First, all mink were killed in safety zones of 7 to 8 kilometers around each farm with infection.
But the infection increased faster than they managed to kill, says Kåre Mølbak, then professional director at the Statens Serum Institut, corresponding to the Norwegian NIPH.
At one point last year, there were 300,000 infected mink.
– We got an epidemic that was ten times bigger than among humans. Also seen internationally, it was violent, says Mølbak when he explains himself on Thursday to the so-called Mink Commission, which was set up in April. It reports the policy.
The infection and the problem grew so much that it could be up to the politicians to decide what to do, says Mølbak.
Illegal killing
After it was also found some cases of a mutation that one was particularly concerned about, the government decided that all mink should be killed.
Prime Minister Mette Frederiksen will inform about this at a press conference on 4 November 2020.
But decisions to kill all the fresh mink did not have Danish public legal authority.
Minister of Food and Agriculture Mogens Jensen resigned when this became known.
The Mink Commission has reviewed one million documents, according to Denmark’s radio.
Now it turns out that the head of department in the Ministry of the Environment and Food, Tejs Binderup, knew that it was illegal to kill Denmark’s mink population, before it happened.
But neither he nor the head of the ministry informed Jensen about this, appears in the first hearing about the scandal.
Assumed that one would find the right home
From Thursday until December called 61 elected representatives and government employees on the carpet, in a courtroom in Frederiksberg. This is where Kåre Mølbak forklift finds itself.
Earlier in the day, Tejs Binderup has a forklift. He says that he did not tell the now resigned Minister of Food that they did not have the legal authority to kill all mink. He also did not discuss it with the head of the ministry.
– We did not discuss it explicitly, that we must remember to say that to Mogens, says Binderup, but adds that it was not relevant:
– If the government thought that scenario three was the right way to go, you have to establish relevant legislative work before you can make decisions, he says according to the policy.
He assumed that the government would provide the right legal authority, if they would actually end up killing the mink.
According to the hearing of Binderup, the ministry already received an order in September last year, where they could be asked to calculate the price of three different scenarios that would deal with the corona infection among mink.
Two of the scenarios involved killing the mink population – either only the corona infected, or all of them.
But the Food Directorate in Denmark already wrote then that at that time there was no legal basis for killing fresh mink. Head of department Binderup thus knew that what Danish communication later did was illegal.

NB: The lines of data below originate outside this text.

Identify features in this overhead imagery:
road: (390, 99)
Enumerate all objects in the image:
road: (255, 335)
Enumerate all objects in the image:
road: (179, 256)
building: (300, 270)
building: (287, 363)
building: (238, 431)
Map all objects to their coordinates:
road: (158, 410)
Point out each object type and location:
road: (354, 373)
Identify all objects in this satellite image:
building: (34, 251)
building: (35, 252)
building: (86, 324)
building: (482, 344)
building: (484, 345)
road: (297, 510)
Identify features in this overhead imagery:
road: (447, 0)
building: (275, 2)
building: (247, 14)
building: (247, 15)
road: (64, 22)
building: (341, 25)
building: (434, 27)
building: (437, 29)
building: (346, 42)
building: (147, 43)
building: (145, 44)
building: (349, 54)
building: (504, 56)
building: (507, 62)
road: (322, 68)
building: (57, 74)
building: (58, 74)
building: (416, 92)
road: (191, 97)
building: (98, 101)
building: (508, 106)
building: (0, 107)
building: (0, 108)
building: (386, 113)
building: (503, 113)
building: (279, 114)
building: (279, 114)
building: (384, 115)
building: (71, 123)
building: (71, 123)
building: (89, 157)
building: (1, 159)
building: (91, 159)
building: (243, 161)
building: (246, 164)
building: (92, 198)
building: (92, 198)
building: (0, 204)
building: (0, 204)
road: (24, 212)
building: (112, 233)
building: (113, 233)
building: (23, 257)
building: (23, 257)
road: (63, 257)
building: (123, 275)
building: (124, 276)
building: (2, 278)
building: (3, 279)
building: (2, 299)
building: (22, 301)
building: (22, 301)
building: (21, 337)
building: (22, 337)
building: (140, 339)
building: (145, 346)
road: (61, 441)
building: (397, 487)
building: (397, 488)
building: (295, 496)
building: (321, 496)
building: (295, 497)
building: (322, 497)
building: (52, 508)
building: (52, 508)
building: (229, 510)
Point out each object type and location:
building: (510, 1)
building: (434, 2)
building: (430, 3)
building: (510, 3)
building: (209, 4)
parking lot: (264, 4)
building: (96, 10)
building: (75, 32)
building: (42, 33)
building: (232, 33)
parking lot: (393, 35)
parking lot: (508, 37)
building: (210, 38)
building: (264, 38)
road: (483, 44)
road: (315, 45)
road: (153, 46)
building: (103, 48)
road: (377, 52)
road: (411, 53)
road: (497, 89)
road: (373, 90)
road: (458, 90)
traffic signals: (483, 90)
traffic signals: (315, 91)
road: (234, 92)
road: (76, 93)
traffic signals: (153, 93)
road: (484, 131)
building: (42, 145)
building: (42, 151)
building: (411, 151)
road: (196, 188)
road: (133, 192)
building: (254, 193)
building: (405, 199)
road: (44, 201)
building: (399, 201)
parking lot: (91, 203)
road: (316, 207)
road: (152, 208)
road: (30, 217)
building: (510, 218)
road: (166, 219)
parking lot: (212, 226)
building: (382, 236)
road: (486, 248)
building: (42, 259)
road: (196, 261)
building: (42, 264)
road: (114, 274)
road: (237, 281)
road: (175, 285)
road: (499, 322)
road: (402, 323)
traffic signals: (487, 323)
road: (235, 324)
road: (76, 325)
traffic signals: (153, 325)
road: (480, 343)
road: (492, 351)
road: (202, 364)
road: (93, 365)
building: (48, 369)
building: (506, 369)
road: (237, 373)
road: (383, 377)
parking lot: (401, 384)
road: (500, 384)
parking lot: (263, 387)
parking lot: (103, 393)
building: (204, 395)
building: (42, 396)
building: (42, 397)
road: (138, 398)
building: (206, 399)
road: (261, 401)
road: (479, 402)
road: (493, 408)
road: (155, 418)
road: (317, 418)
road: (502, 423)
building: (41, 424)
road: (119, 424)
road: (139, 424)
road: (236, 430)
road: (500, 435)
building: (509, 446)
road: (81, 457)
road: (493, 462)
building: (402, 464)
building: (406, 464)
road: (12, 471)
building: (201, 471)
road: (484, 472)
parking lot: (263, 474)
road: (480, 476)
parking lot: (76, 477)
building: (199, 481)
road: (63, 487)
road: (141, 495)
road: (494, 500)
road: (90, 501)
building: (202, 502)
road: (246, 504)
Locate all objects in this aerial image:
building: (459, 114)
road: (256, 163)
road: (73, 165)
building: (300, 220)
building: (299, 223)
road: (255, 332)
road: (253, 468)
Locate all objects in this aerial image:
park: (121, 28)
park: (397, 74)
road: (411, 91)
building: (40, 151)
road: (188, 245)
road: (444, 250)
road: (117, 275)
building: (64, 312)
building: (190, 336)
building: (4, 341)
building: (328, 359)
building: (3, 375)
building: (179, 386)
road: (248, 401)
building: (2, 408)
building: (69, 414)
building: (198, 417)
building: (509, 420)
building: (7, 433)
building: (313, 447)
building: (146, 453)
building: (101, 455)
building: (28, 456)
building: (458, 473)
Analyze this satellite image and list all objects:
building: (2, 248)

Not relevant to inform the Minister
Binderup was asked if he remembers assessments of the legality of killing Denmark’s mink population.
– There has been no doubt that the law on keeping animals can not be used to slaughter all animals. So if I had had it myself, it would not be a surprise to me, says Binderup in the hearing.
It was the law on keeping animals that was used to kill the animals, according to DR. His clear view was that killing Danish mink was expropriation, ie forced takeover of private property, writes Politiken.
Binderup believes that the responsibility for mass slaughter lies with the entire government.
Prime Minister Mette Frederiksen will also take a forklift to the Commission.